为什么在tasklet_action()函数中调用BUG？

Question

static void tasklet_action(struct softirq_action *a)
{
    // ...

    while (list) {
        struct tasklet_struct *t = list;

        list = list->next;

        if (tasklet_trylock(t)) {
            if (!atomic_read(&t->count)) {
                if (!test_and_clear_bit(TASKLET_STATE_SCHED,
                            &t->state))
                    BUG();

                // ...
    }
}

我所理解的是，如果一个微线程已经被调度，那么这段代码会抛出一个BUG()。

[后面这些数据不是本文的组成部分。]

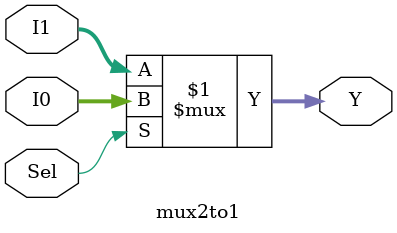
<source format=v>
module mux2to1(
    input wire [31:0] I0,
    input wire [31:0] I1,
    input wire Sel,
    output wire [31:0] Y
);

    assign Y = Sel ? I0 : I1;

endmodule
</source>
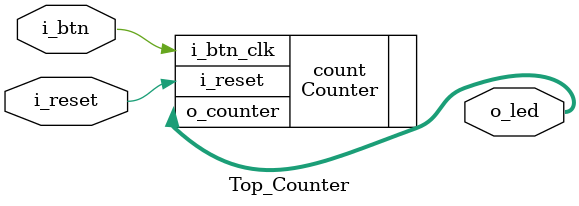
<source format=v>
`timescale 1ns / 1ps

module Top_Counter(
    input i_btn,
    input i_reset,
    output [2:0] o_led
    );

    Counter count(
        .i_btn_clk(i_btn),
        .i_reset(i_reset),
        .o_counter(o_led)
    );
    
endmodule

</source>
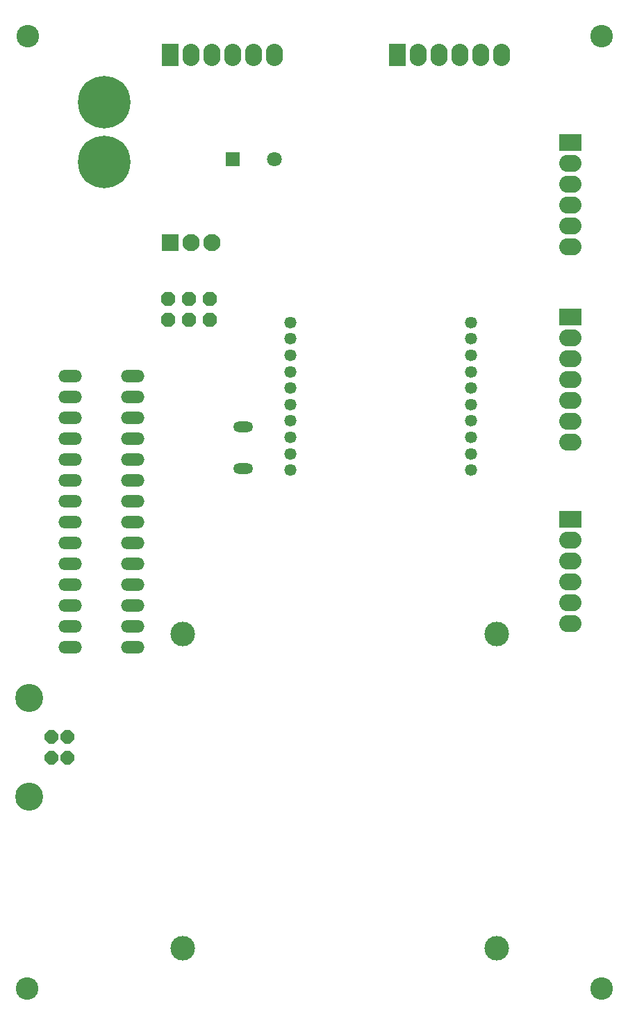
<source format=gbr>
G04 DipTrace 4.0.0.3*
G04 BottomMask.gbr*
%MOIN*%
G04 #@! TF.FileFunction,Soldermask,Bot*
G04 #@! TF.Part,Single*
%AMOUTLINE1*
4,1,8,
0.033937,0.014057,
0.014057,0.033937,
-0.014057,0.033937,
-0.033937,0.014057,
-0.033937,-0.014057,
-0.014057,-0.033937,
0.014057,-0.033937,
0.033937,-0.014057,
0.033937,0.014057,
0*%
%AMOUTLINE4*
4,1,8,
0.013519,-0.032638,
0.032638,-0.013519,
0.032638,0.013519,
0.013519,0.032638,
-0.013519,0.032638,
-0.032638,0.013519,
-0.032638,-0.013519,
-0.013519,-0.032638,
0.013519,-0.032638,
0*%
%ADD44C,0.108268*%
%ADD45C,0.11811*%
%ADD57O,0.111874X0.059874*%
%ADD59C,0.057874*%
%ADD61C,0.134488*%
%ADD63C,0.251969*%
%ADD65C,0.082677*%
%ADD67R,0.082677X0.082677*%
%ADD69C,0.070866*%
%ADD71R,0.070866X0.070866*%
%ADD75O,0.095874X0.051874*%
%ADD77O,0.106299X0.082677*%
%ADD79R,0.106299X0.082677*%
%ADD84O,0.082677X0.106299*%
%ADD86R,0.082677X0.106299*%
%ADD96OUTLINE1*%
%ADD99OUTLINE4*%
%FSLAX26Y26*%
G04*
G70*
G90*
G75*
G01*
G04 BotMask*
%LPD*%
D86*
X2305560Y5006841D3*
D84*
X2405560D3*
X2505560D3*
X2605560D3*
X2705560D3*
X2805560D3*
D44*
X534517Y5099066D3*
X3286761D3*
Y532136D3*
X530856D3*
D96*
X1205562Y3738091D3*
Y3838091D3*
X1305562Y3738091D3*
Y3838091D3*
X1405562Y3738091D3*
Y3838091D3*
D79*
X3136812Y4588092D3*
D77*
Y4488092D3*
Y4388092D3*
Y4288092D3*
Y4188092D3*
Y4088092D3*
D79*
X3136811Y2781841D3*
D77*
Y2681841D3*
Y2581841D3*
Y2481841D3*
Y2381841D3*
Y2281841D3*
D75*
X1568062Y3025591D3*
Y3225591D3*
D71*
X1518060Y4506841D3*
D69*
X1714911D3*
D79*
X3136811Y3750591D3*
D77*
Y3650591D3*
Y3550591D3*
Y3450591D3*
Y3350591D3*
Y3250591D3*
Y3150591D3*
D86*
X1218060Y5006841D3*
D84*
X1318060D3*
X1418060D3*
X1518060D3*
X1618060D3*
X1718060D3*
D45*
X1276278Y2230660D3*
X2782184D3*
Y724755D3*
X1276278D3*
D67*
X1218062Y4106841D3*
D65*
X1318062D3*
X1418062D3*
D63*
X899310Y4781841D3*
Y4495621D3*
D99*
X724310Y1638092D3*
Y1736517D3*
X645570D3*
Y1638092D3*
D61*
X538877Y1923525D3*
Y1451084D3*
D59*
X1793060Y3725591D3*
Y3646850D3*
Y3568110D3*
Y3489370D3*
Y3410630D3*
Y3331890D3*
Y3253150D3*
Y3174409D3*
Y3095669D3*
Y3016929D3*
X2659202D3*
Y3095669D3*
Y3174409D3*
Y3253150D3*
Y3331890D3*
Y3410630D3*
Y3489370D3*
Y3568110D3*
Y3646850D3*
Y3725591D3*
D57*
X736811Y3469341D3*
Y3369341D3*
Y3269341D3*
Y3169341D3*
Y3069341D3*
Y2969341D3*
Y2869341D3*
Y2769341D3*
Y2669341D3*
Y2569341D3*
Y2469341D3*
Y2369341D3*
Y2269341D3*
Y2169341D3*
X1036811D3*
Y2269341D3*
Y2369341D3*
Y2469341D3*
Y2569341D3*
Y2669341D3*
Y2769341D3*
Y2869341D3*
Y2969341D3*
Y3069341D3*
Y3169341D3*
Y3269341D3*
Y3369341D3*
Y3469341D3*
M02*

</source>
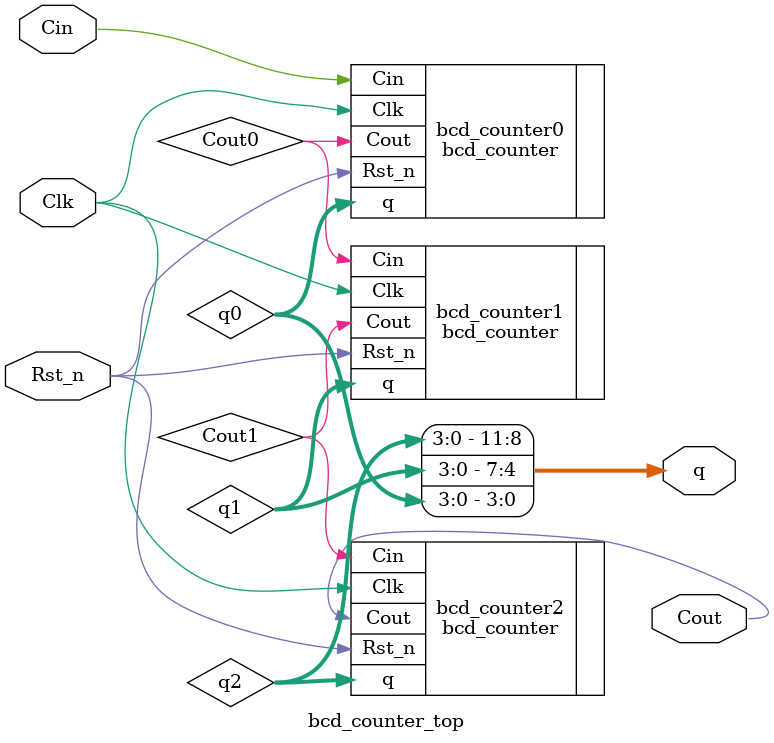
<source format=v>
module bcd_counter_top(Clk, Cin, Rst_n, Cout, q);
	
	input Clk;
	input Cin;
	input Rst_n;
	
	output Cout;
	output [11:0] q;
	
	wire Cout0, Cout1;
	wire [3:0] q0, q1, q2;
	
	assign q = {q2,q1,q0};
	
	bcd_counter bcd_counter0(
		.Clk(Clk),
		.Cin(Cin),
		.Rst_n(Rst_n),
		.Cout(Cout0),
		.q(q0)
	);

	bcd_counter bcd_counter1(
		.Clk(Clk),
		.Cin(Cout0),
		.Rst_n(Rst_n),
		.Cout(Cout1),
		.q(q1)
	);	
	
	bcd_counter bcd_counter2(
		.Clk(Clk),
		.Cin(Cout1),
		.Rst_n(Rst_n),
		.Cout(Cout),
		.q(q2)
	);
	
endmodule

</source>
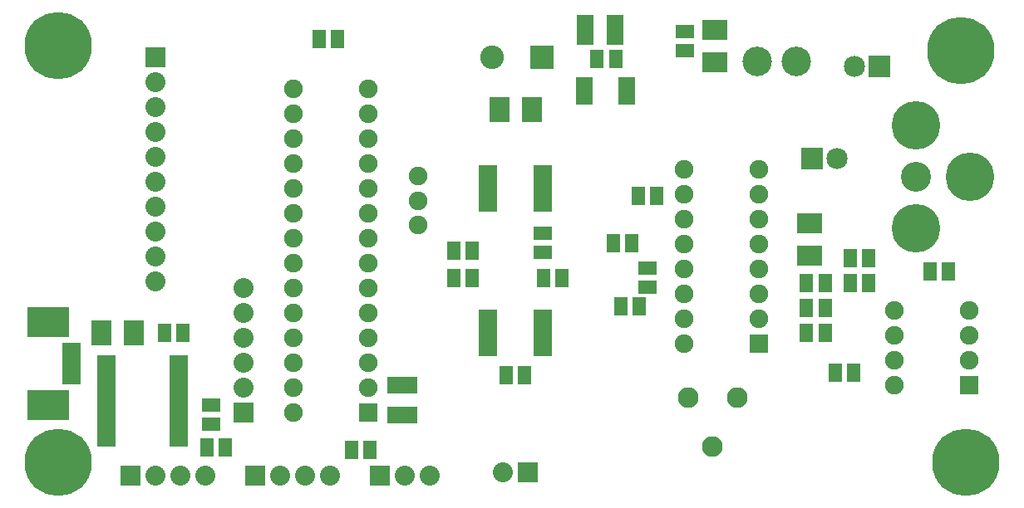
<source format=gts>
G04 (created by PCBNEW-RS274X (2011-05-25)-stable) date Mon 25 Feb 2013 07:43:18 PM EST*
G01*
G70*
G90*
%MOIN*%
G04 Gerber Fmt 3.4, Leading zero omitted, Abs format*
%FSLAX34Y34*%
G04 APERTURE LIST*
%ADD10C,0.006000*%
%ADD11R,0.100000X0.080000*%
%ADD12R,0.055000X0.075000*%
%ADD13R,0.075000X0.055000*%
%ADD14C,0.075000*%
%ADD15R,0.080000X0.080000*%
%ADD16C,0.080000*%
%ADD17C,0.270000*%
%ADD18R,0.075000X0.075000*%
%ADD19R,0.085000X0.085000*%
%ADD20C,0.085000*%
%ADD21C,0.195000*%
%ADD22C,0.120000*%
%ADD23R,0.077900X0.036500*%
%ADD24C,0.083000*%
%ADD25R,0.070000X0.120000*%
%ADD26R,0.080000X0.100000*%
%ADD27R,0.095000X0.095000*%
%ADD28C,0.095000*%
%ADD29R,0.120000X0.070000*%
%ADD30R,0.169600X0.118400*%
%ADD31R,0.075100X0.039700*%
%ADD32C,0.118400*%
%ADD33R,0.070000X0.035000*%
%ADD34R,0.075000X0.033700*%
G04 APERTURE END LIST*
G54D10*
G54D11*
X71900Y-41800D03*
X71900Y-40500D03*
G54D12*
X53525Y-49600D03*
X54275Y-49600D03*
G54D13*
X61200Y-40925D03*
X61200Y-41675D03*
G54D12*
X58375Y-42700D03*
X57625Y-42700D03*
X57625Y-41600D03*
X58375Y-41600D03*
X59725Y-46600D03*
X60475Y-46600D03*
G54D13*
X65400Y-42325D03*
X65400Y-43075D03*
G54D12*
X71775Y-42900D03*
X72525Y-42900D03*
X72525Y-44900D03*
X71775Y-44900D03*
X72525Y-43900D03*
X71775Y-43900D03*
X65075Y-43850D03*
X64325Y-43850D03*
X74275Y-42900D03*
X73525Y-42900D03*
X64775Y-41300D03*
X64025Y-41300D03*
X61225Y-42700D03*
X61975Y-42700D03*
X46775Y-44900D03*
X46025Y-44900D03*
X52225Y-33100D03*
X52975Y-33100D03*
X47725Y-49500D03*
X48475Y-49500D03*
X65775Y-39400D03*
X65025Y-39400D03*
X76725Y-42450D03*
X77475Y-42450D03*
X72925Y-46500D03*
X73675Y-46500D03*
X73525Y-41900D03*
X74275Y-41900D03*
G54D14*
X56200Y-38616D03*
X56200Y-40584D03*
X56200Y-39600D03*
G54D15*
X44650Y-50650D03*
G54D16*
X45650Y-50650D03*
X46650Y-50650D03*
X47650Y-50650D03*
G54D15*
X49650Y-50650D03*
G54D16*
X50650Y-50650D03*
X51650Y-50650D03*
X52650Y-50650D03*
G54D15*
X54650Y-50650D03*
G54D16*
X55650Y-50650D03*
X56650Y-50650D03*
G54D15*
X60600Y-50500D03*
G54D16*
X59600Y-50500D03*
G54D15*
X49200Y-48100D03*
G54D16*
X49200Y-47100D03*
X49200Y-46100D03*
X49200Y-45100D03*
X49200Y-44100D03*
X49200Y-43100D03*
G54D17*
X78178Y-50111D03*
X41760Y-33378D03*
X77981Y-33575D03*
X41760Y-50111D03*
G54D18*
X78300Y-47000D03*
G54D14*
X78300Y-46000D03*
X78300Y-45000D03*
X78300Y-44000D03*
X75300Y-44000D03*
X75300Y-45000D03*
X75300Y-46000D03*
X75300Y-47000D03*
X54200Y-47100D03*
X54200Y-46100D03*
X54200Y-45100D03*
X54200Y-44100D03*
X54200Y-43100D03*
X54200Y-42100D03*
X54200Y-41100D03*
X54200Y-40100D03*
X54200Y-39100D03*
X54200Y-38100D03*
X54200Y-37100D03*
X54200Y-36100D03*
X54200Y-35100D03*
G54D18*
X54200Y-48100D03*
G54D14*
X51200Y-35100D03*
X51200Y-36100D03*
X51200Y-37100D03*
X51200Y-38100D03*
X51200Y-39100D03*
X51200Y-40100D03*
X51200Y-41100D03*
X51200Y-42100D03*
X51200Y-43100D03*
X51200Y-44100D03*
X51200Y-45100D03*
X51200Y-46100D03*
X51200Y-47100D03*
X51200Y-48100D03*
G54D18*
X69850Y-45350D03*
G54D14*
X69850Y-44350D03*
X69850Y-43350D03*
X69850Y-42350D03*
X69850Y-41350D03*
X69850Y-40350D03*
X69850Y-39350D03*
X69850Y-38350D03*
X66850Y-38350D03*
X66850Y-39350D03*
X66850Y-40350D03*
X66850Y-41350D03*
X66850Y-42350D03*
X66850Y-43350D03*
X66850Y-44350D03*
X66850Y-45350D03*
G54D19*
X72000Y-37900D03*
G54D20*
X73000Y-37900D03*
G54D21*
X78320Y-38650D03*
X76150Y-36585D03*
X76150Y-40715D03*
G54D22*
X76150Y-38650D03*
G54D23*
X61202Y-39100D03*
X61202Y-38844D03*
X61202Y-38588D03*
X61202Y-38332D03*
X58998Y-38332D03*
X61202Y-39868D03*
X61202Y-39612D03*
X61202Y-39356D03*
X58998Y-38588D03*
X58998Y-38844D03*
X58998Y-39100D03*
X58998Y-39356D03*
X58998Y-39612D03*
X58998Y-39868D03*
X61202Y-44900D03*
X61202Y-44644D03*
X61202Y-44388D03*
X61202Y-44132D03*
X58998Y-44132D03*
X61202Y-45668D03*
X61202Y-45412D03*
X61202Y-45156D03*
X58998Y-44388D03*
X58998Y-44644D03*
X58998Y-44900D03*
X58998Y-45156D03*
X58998Y-45412D03*
X58998Y-45668D03*
G54D24*
X68984Y-47500D03*
X67016Y-47500D03*
X68000Y-49469D03*
G54D16*
X45650Y-42850D03*
X45650Y-41850D03*
X45650Y-38850D03*
X45650Y-37850D03*
G54D15*
X45650Y-33850D03*
G54D16*
X45650Y-34850D03*
X45650Y-35850D03*
X45650Y-36850D03*
X45650Y-39850D03*
X45650Y-40850D03*
G54D19*
X74700Y-34200D03*
G54D20*
X73700Y-34200D03*
G54D25*
X62900Y-32750D03*
X64100Y-32750D03*
G54D26*
X43500Y-44900D03*
X44800Y-44900D03*
G54D11*
X68100Y-34050D03*
X68100Y-32750D03*
G54D26*
X59450Y-35950D03*
X60750Y-35950D03*
G54D13*
X47900Y-48575D03*
X47900Y-47825D03*
X66900Y-33575D03*
X66900Y-32825D03*
G54D12*
X64125Y-33900D03*
X63375Y-33900D03*
G54D27*
X61150Y-33850D03*
G54D28*
X59150Y-33850D03*
G54D29*
X55550Y-48200D03*
X55550Y-47000D03*
G54D30*
X41357Y-47804D03*
X41357Y-44496D03*
G54D31*
X42302Y-46780D03*
X42302Y-46465D03*
X42302Y-45520D03*
X42302Y-45835D03*
X42302Y-46150D03*
G54D32*
X69800Y-34000D03*
X71360Y-34000D03*
G54D33*
X62850Y-34816D03*
X62850Y-35072D03*
X62850Y-35328D03*
X62850Y-35584D03*
X64550Y-35584D03*
X64550Y-35328D03*
X64550Y-35072D03*
X64550Y-34816D03*
G54D34*
X46589Y-49313D03*
X46589Y-49057D03*
X46589Y-48801D03*
X46589Y-48545D03*
X46589Y-48289D03*
X46589Y-48033D03*
X46589Y-47777D03*
X46589Y-47523D03*
X46589Y-47267D03*
X46589Y-47011D03*
X46589Y-46755D03*
X46589Y-46499D03*
X46589Y-46243D03*
X46589Y-45987D03*
X43711Y-45987D03*
X43711Y-46243D03*
X43711Y-46499D03*
X43711Y-46755D03*
X43711Y-47011D03*
X43711Y-47267D03*
X43711Y-47523D03*
X43711Y-47777D03*
X43711Y-48033D03*
X43711Y-48289D03*
X43711Y-48545D03*
X43711Y-48801D03*
X43711Y-49057D03*
X43711Y-49313D03*
M02*

</source>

这是否意味着同一个微线程既不能同时运行，也不能被调度？

Answer 1

这只是对微线程的一个有保证的属性进行的健全性检查。您可以查看a comment in include/linux/interrupt.h中列出的微线程的属性

   Properties:
   * If tasklet_schedule() is called, then tasklet is guaranteed
     to be executed on some cpu at least once after this.
   * If the tasklet is already scheduled, but its execution is still not
     started, it will be executed only once.
   * If this tasklet is already running on another CPU (or schedule is called
     from tasklet itself), it is rescheduled for later.
   * Tasklet is strictly serialized wrt itself, but not
     wrt another tasklets. If client needs some intertask synchronization,
     he makes it with spinlocks.

根据定义，微线程保证在调度后至少运行一次。这段代码：

    if (!atomic_read(&t->count)) {
        if (!test_and_clear_bit(TASKLET_STATE_SCHED,
                    &t->state))
            BUG();

确保此属性有效，否则会出现错误，并使用BUG()停止执行并导致运行时死机。

以下是上述代码的注释版本，以使其更清晰：

    // If the tasklet never ran (t->count == 0)
    if (!atomic_read(&t->count)) {
        // And the tasklet is not scheduled for running (bit TASKLET_STATE_SCHED of t->state is 0)
        if (!test_and_clear_bit(TASKLET_STATE_SCHED,
                    &t->state))
            // There's something wrong, this should never happen!
            BUG();

换句话说，你不能在t->count == 0和t->state & (1<<TASKLET_STATE_SCHED) == 0中使用微线程。如果发生这种情况，则存在错误。